● Task to carry out:
Quote the lines from the beginning through the line containing "policista in ga huje poškodoval", inclusive, and leave the pictures out of your answer.

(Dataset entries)

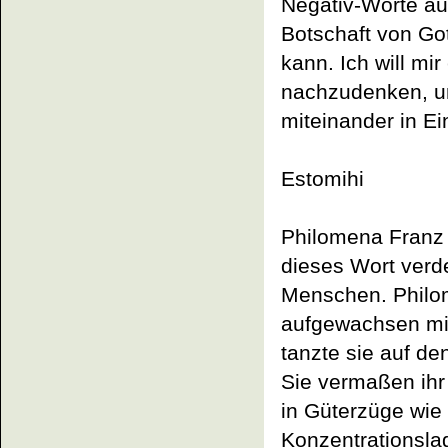
Negativ-Worte au
Botschaft von Go
kann. Ich will m
nachzudenken, u
miteinander in Ei
Estomihi
Philomena Franz 
dieses Wort verde
Menschen. Philome
aufgewachsen mit
tanzte sie auf d
Sie vermaßen ihr 
in Güterzüge wie 
Konzentrationsla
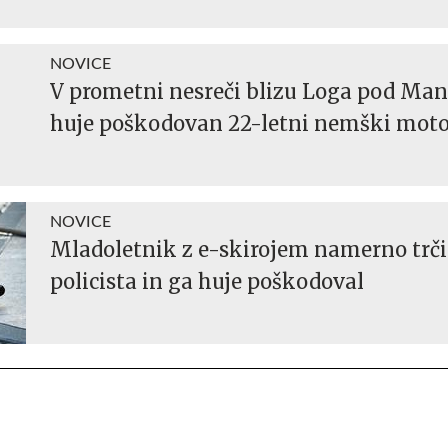
NOVICE
V prometni nesreči blizu Loga pod Ma
huje poškodovan 22-letni nemški moto
NOVICE
Mladoletnik z e-skirojem namerno trči
policista in ga huje poškodoval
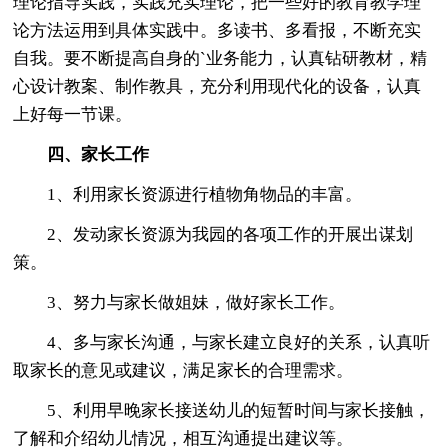
理论指导实践，实践充实理论，把一些好的教育教学理
论方法运用到具体实践中。多读书、多看报，不断充实
自我。要不断提高自身的`业务能力，认真钻研教材，精
心设计教案、制作教具，充分利用现代化的设备，认真
上好每一节课。
四、家长工作
1、利用家长资源进行植物角物品的丰富。
2、发动家长资源为我园的各项工作的开展出谋划
策。
3、努力与家长做姐妹，做好家长工作。
4、多与家长沟通，与家长建立良好的关系，认真听
取家长的意见或建议，满足家长的合理需求。
5、利用早晚家长接送幼儿的短暂时间与家长接触，
了解和介绍幼儿情况，相互沟通提出建议等。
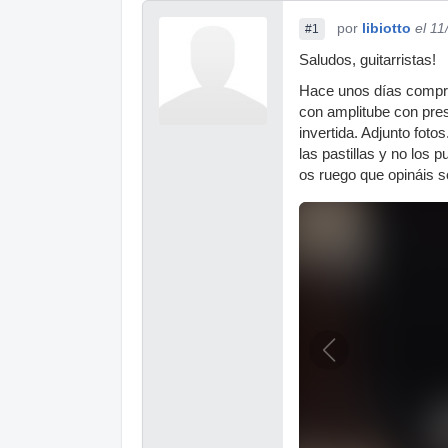
por
libiotto
el 1
#1
Saludos, guitarristas!
Hace unos días compré 
con amplitube con pres
invertida. Adjunto foto
las pastillas y no los 
os ruego que opináis s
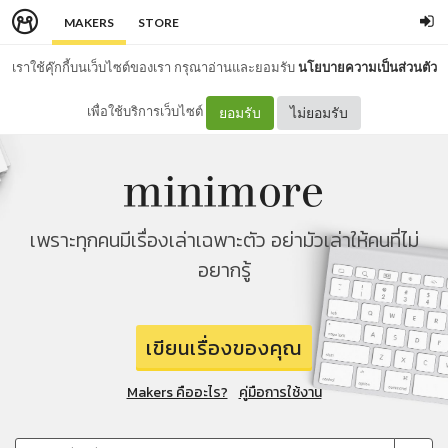
MAKERS
STORE
เราใช้คุ๊กกี้บนเว็บไซต์ของเรา กรุณาอ่านและยอมรับ
นโยบายความเป็นส่วนตัว
เพื่อใช้บริการเว็บไซต์
ยอมรับ
ไม่ยอมรับ
เพราะทุกคนมีเรื่องเล่าเฉพาะตัว อย่ามัวเล่าให้คนที่ไม่
อยากรู้
เขียนเรื่องของคุณ
Makers คืออะไร?
คู่มือการใช้งาน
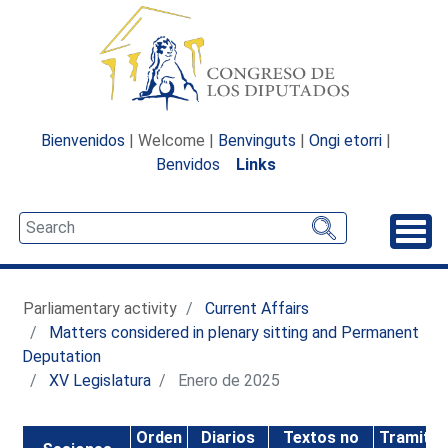
Bienvenidos
| Welcome |
Benvinguts
|
Ongi etorri
|
Benvidos
Links
Unfo
Parliamentary activity
Current Affairs
Matters considered in plenary sitting and Permanent
Deputation
XV Legislatura
Enero de 2025
Orden
Diarios
Textos no
Tramitac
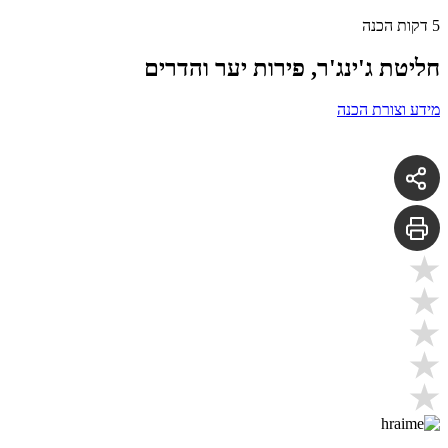
5 דקות הכנה
חליטת ג'ינג'ר, פירות יער והדרים
מידע וצורת הכנה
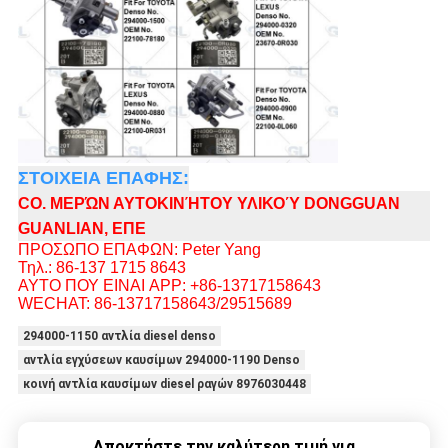
ΣΤΟΙΧΕΙΑ ΕΠΑΦΗΣ:
CO. ΜΕΡΏΝ ΑΥΤΟΚΙΝΉΤΟΥ ΥΛΙΚΟΎ DONGGUAN
GUANLIAN, ΕΠΕ
ΠΡΟΣΩΠΟ ΕΠΑΦΩΝ: Peter Yang
Τηλ.: 86-137 1715 8643
ΑΥΤΟ ΠΟΥ ΕΙΝΑΙ APP: +86-13717158643
WECHAT: 86-13717158643/29515689
294000-1150 αντλία diesel denso
αντλία εγχύσεων καυσίμων 294000-1190 Denso
κοινή αντλία καυσίμων diesel ραγών 8976030448
Αποκτήστε την καλύτερη τιμή για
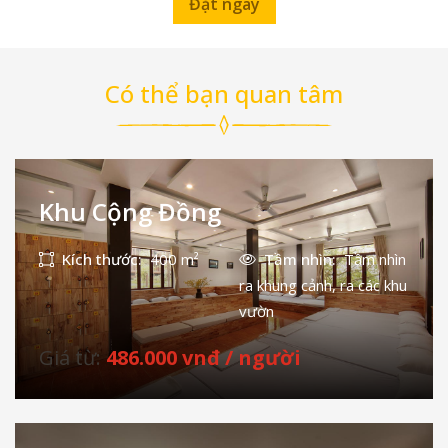
Đặt ngay
Có thể bạn quan tâm
Khu Cộng Đồng
Kích thước:
400 m²
Tầm nhìn:
Tầm nhìn
ra khung cảnh, ra các khu
vườn
Giá từ:
486.000 vnđ / người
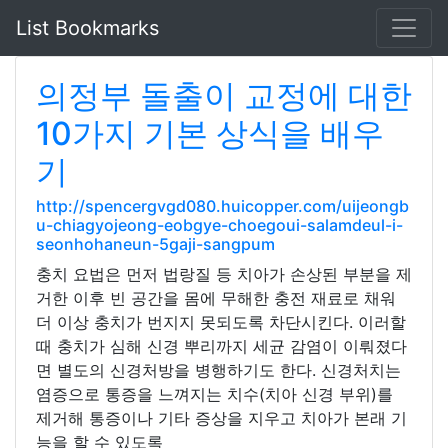
List Bookmarks
의정부 돌출이 교정에 대한
10가지 기본 상식을 배우
기
http://spencergvgd080.huicopper.com/uijeongb
u-chiagyojeong-eobgye-choegoui-salamdeul-i-
seonhohaneun-5gaji-sangpum
충치 요법은 먼저 법랑질 등 치아가 손상된 부분을 제
거한 이후 빈 공간을 몸에 무해한 충전 재료로 채워
더 이상 충치가 번지지 못되도록 차단시킨다. 이러할
때 충치가 심해 신경 뿌리까지 세균 감염이 이뤄졌다
면 별도의 신경처방을 병행하기도 한다. 신경처치는
염증으로 통증을 느껴지는 치수(치아 신경 부위)를
제거해 통증이나 기타 증상을 지우고 치아가 본래 기
능을 할 수 있도록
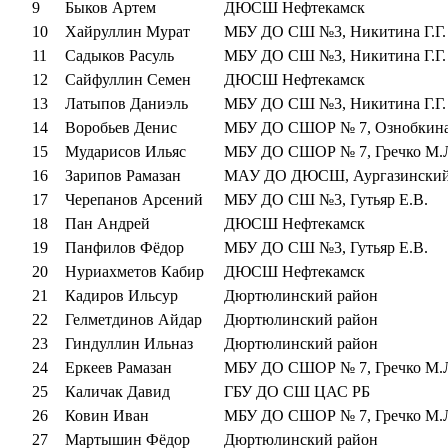
9
Быков Артем
ДЮСШ Нефтекамск
10
Хайруллин Мурат
МБУ ДО СШ №3, Никитина Г.Г.
11
Садыков Расуль
МБУ ДО СШ №3, Никитина Г.Г.
12
Сайфуллин Семен
ДЮСШ Нефтекамск
13
Латыпов Даниэль
МБУ ДО СШ №3, Никитина Г.Г.
14
Воробьев Денис
МБУ ДО СШОР № 7, Ознобкина
15
Мударисов Ильяс
МБУ ДО СШОР № 7, Гречко М.
16
Зарипов Рамазан
МАУ ДО ДЮСШ, Аургазинский
17
Черепанов Арсений
МБУ ДО СШ №3, Гутьяр Е.В.
18
Пан Андрей
ДЮСШ Нефтекамск
19
Панфилов Фёдор
МБУ ДО СШ №3, Гутьяр Е.В.
20
Нуриахметов Кабир
ДЮСШ Нефтекамск
21
Кадиров Ильсур
Дюртюлинский район
22
Гелметдинов Айдар
Дюртюлинский район
23
Гиндуллин Ильназ
Дюртюлинский район
24
Еркеев Рамазан
МБУ ДО СШОР № 7, Гречко М.
25
Каличак Давид
ГБУ ДО СШ ЦАС РБ
26
Ковин Иван
МБУ ДО СШОР № 7, Гречко М.
27
Мартышин Фёдор
Дюртюлинский район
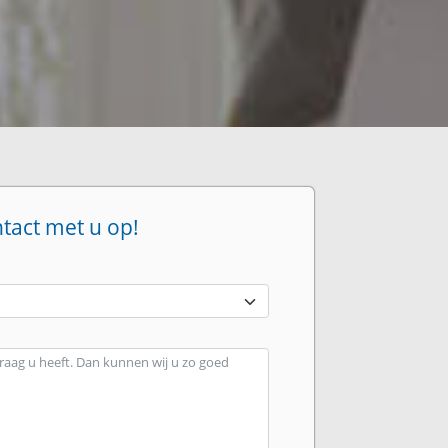
ntact met u op!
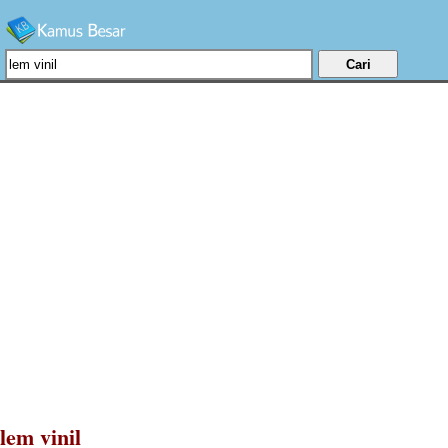
lem vinil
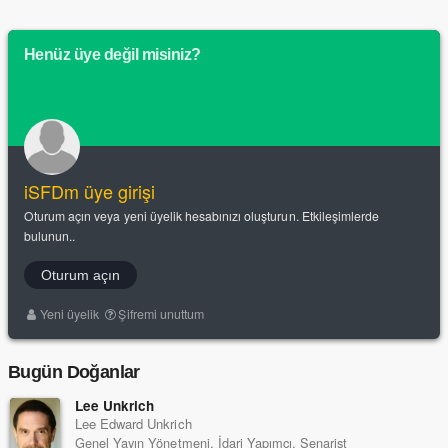
Henüz üye değil misiniz?
iSFDm üye girişi
Oturum açın veya yeni üyelik hesabınızı oluşturun. Etkileşimlerde
bulunun..
Oturum açın
Yeni üyelik
Şifremi unuttum
Bugün Doğanlar
Lee Unkrich
Lee Edward Unkrich
Genel Yayın Yönetmeni, İdari Yapımcı, Senarist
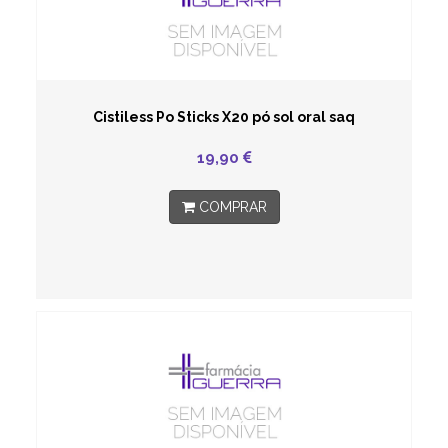
Cistiless Po Sticks X20 pó sol oral saq
19,90
COMPRAR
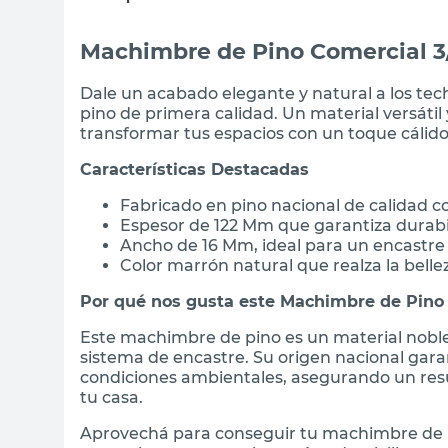
Machimbre de Pino Comercial 3
Dale un acabado elegante y natural a los te
pino de primera calidad. Un material versátil 
transformar tus espacios con un toque cálido
Características Destacadas
Fabricado en pino nacional de calidad 
Espesor de 122 Mm que garantiza durabil
Ancho de 16 Mm, ideal para un encastre
Color marrón natural que realza la bell
Por qué nos gusta este Machimbre de Pino
Este machimbre de pino es un material noble 
sistema de encastre. Su origen nacional gara
condiciones ambientales, asegurando un resu
tu casa.
Aprovechá para conseguir tu machimbre de p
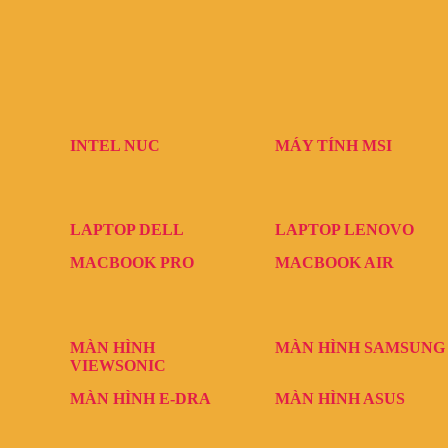
INTEL NUC
MÁY TÍNH MSI
LAPTOP DELL
LAPTOP LENOVO
MACBOOK PRO
MACBOOK AIR
MÀN HÌNH
MÀN HÌNH SAMSUNG
VIEWSONIC
MÀN HÌNH E-DRA
MÀN HÌNH ASUS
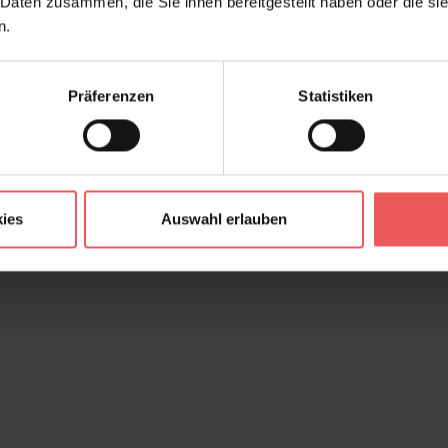
 Daten zusammen, die Sie ihnen bereitgestellt haben oder die s
n.
Präferenzen
Statistiken
ies
Auswahl erlauben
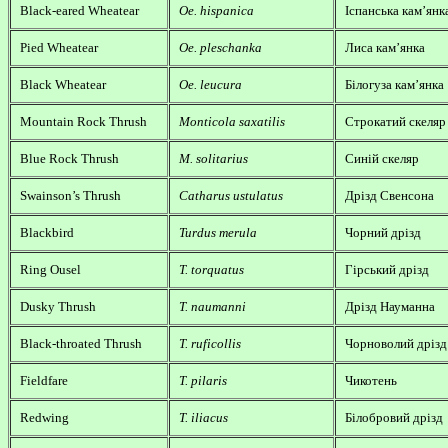
Black-eared Wheatear
Oe. hispanica
Іспанська кам’янк
Pied Wheatear
Oe. pleschanka
Лиса кам’янка
Black Wheatear
Oe. leucura
Білогуза кам’янка
Mountain Rock Thrush
Monticola saxatilis
Строкатий скеляр
Blue Rock Thrush
M. solitarius
Синій скеляр
Swainson’s Thrush
Catharus ustulatus
Дрізд Свенсона
Blackbird
Turdus merula
Чорний дрізд
Ring Ousel
T. torquatus
Гірський дрізд
Dusky Thrush
T. naumanni
Дрізд Науманна
Black-throated Thrush
T. ruficollis
Чорноволий дрізд
Fieldfare
T. pilaris
Чикотень
Redwing
T. iliacus
Білобровий дрізд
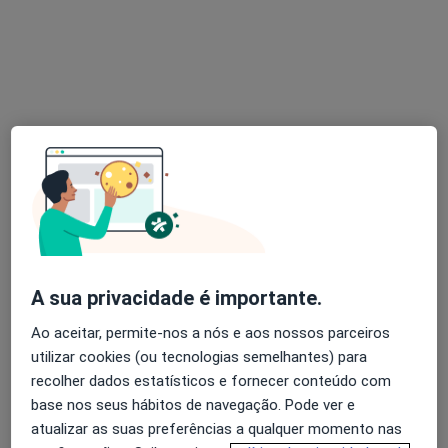
RESPOSTA DO MÉDICO:
Olá! O que partilha é mais comum do
que imagina — e agradeço a coragem
de o dizer com tanta clareza.
É verdade que, por vezes, os
medicamentos parecem "perder o
efeito" após…
A sua privacidade é importante.
Ao aceitar, permite-nos a nós e aos nossos parceiros
Olá! Há 12 anos que me foi diagnosticado artrite reumatóide e
utilizar cookies (ou tecnologias semelhantes) para
fibromialgia. Tomo Rantudil, Valenfa
recolher dados estatísticos e fornecer conteúdo com
base nos seus hábitos de navegação. Pode ver e
Olá!
atualizar as suas preferências a qualquer momento nas
Há 12 anos que me foi diagnosticado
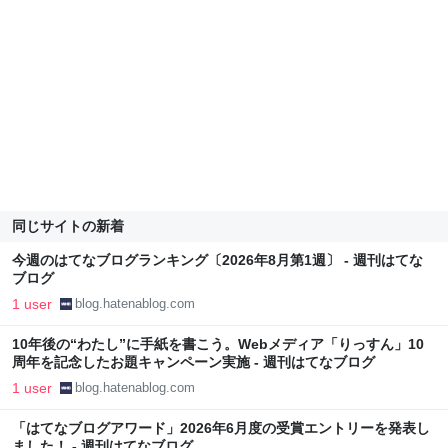
同じサイトの新着
今週のはてなブログランキング〔2026年8月第1週〕 - 週刊はてな
ブログ
1 user
blog.hatenablog.com
10年後の“わたし”に手紙を書こう。Webメディア「りっすん」10
周年を記念したお題キャンペーン実施 - 週刊はてなブログ
1 user
blog.hatenablog.com
「はてなブログアワード」2026年6月度の受賞エントリーを発表し
ました！ - 週刊はてなブログ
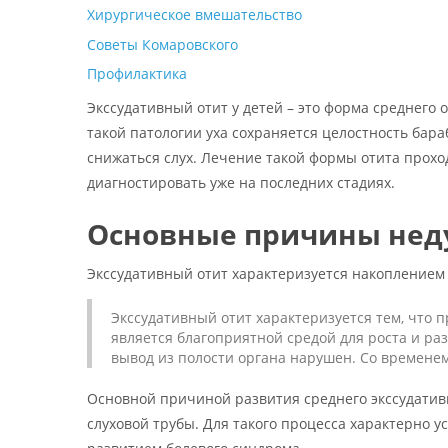
Хирургическое вмешательство
Советы Комаровского
Профилактика
Экссудативный отит у детей – это форма среднего 
такой патологии уха сохраняется целостность бар
снижаться слух. Лечение такой формы отита проход
диагностировать уже на последних стадиях.
Основные причины нед
Экссудативный отит характеризуется накоплением 
Экссудативный отит характеризуется тем, что п
является благоприятной средой для роста и р
вывод из полости органа нарушен. Со временем 
Основной причиной развития среднего экссудатив
слуховой трубы. Для такого процесса характерно у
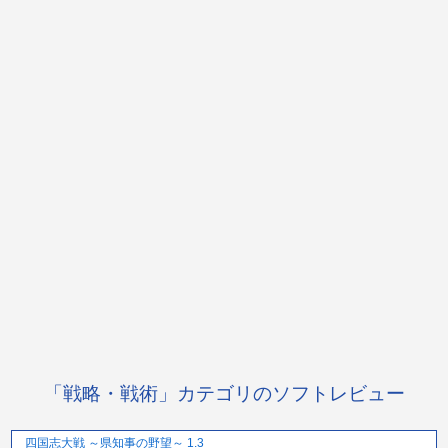
「戦略・戦術」カテゴリのソフトレビュー
四国志大戦 ～県知事の野望～ 1.3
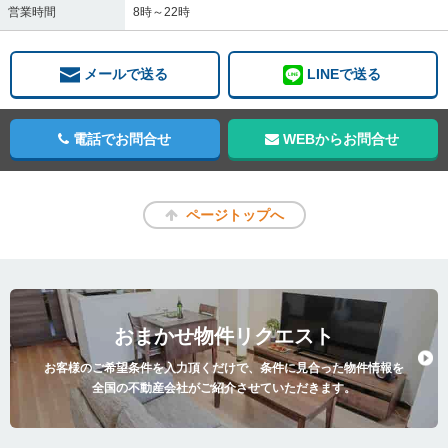
営業時間
8時～22時
メールで送る
LINEで送る
電話でお問合せ
WEBからお問合せ
ページトップへ
おまかせ物件リクエスト
お客様のご希望条件を入力頂くだけで、条件に見合った物件情報を
全国の不動産会社がご紹介させていただきます。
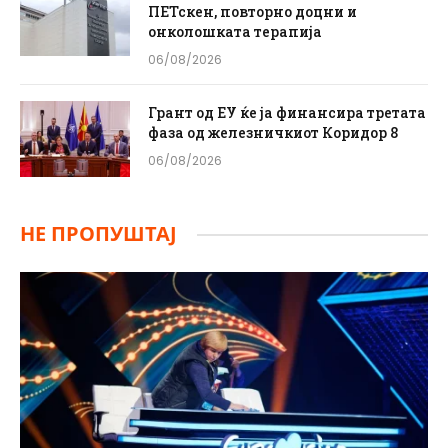
ПЕТскен, повторно доцни и
онколошката терапија
06/08/2026
Грант од ЕУ ќе ја финансира третата
фаза од железничкиот Коридор 8
06/08/2026
НЕ ПРОПУШТАЈ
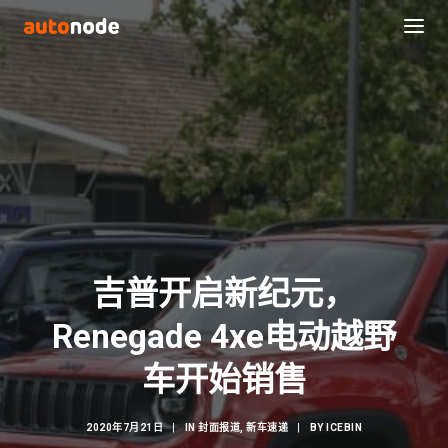
吉普开启新纪元，
Renegade 4xe电动越野
Search
车开始销售
2020年7月21日
|
IN
封面报道
,
新车速递
|
BY
ICEBIN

● Exercise answer:
Negativ-Worte au
Botschaft von Go
kann. Ich will m
nachzudenken, u
miteinander in Ei
Estomihi
Philomena Franz 
dieses Wort verde
Menschen. Philome
aufgewachsen mit
tanzte sie auf d
Sie vermaßen ihr 
in Güterzüge wie 
Konzentrationsla
NOVICE
V prometni nesreči blizu Loga pod Ma
huje poškodovan 22-letni nemški moto
NOVICE
Mladoletnik z e-skirojem namerno trči
policista in ga huje poškodoval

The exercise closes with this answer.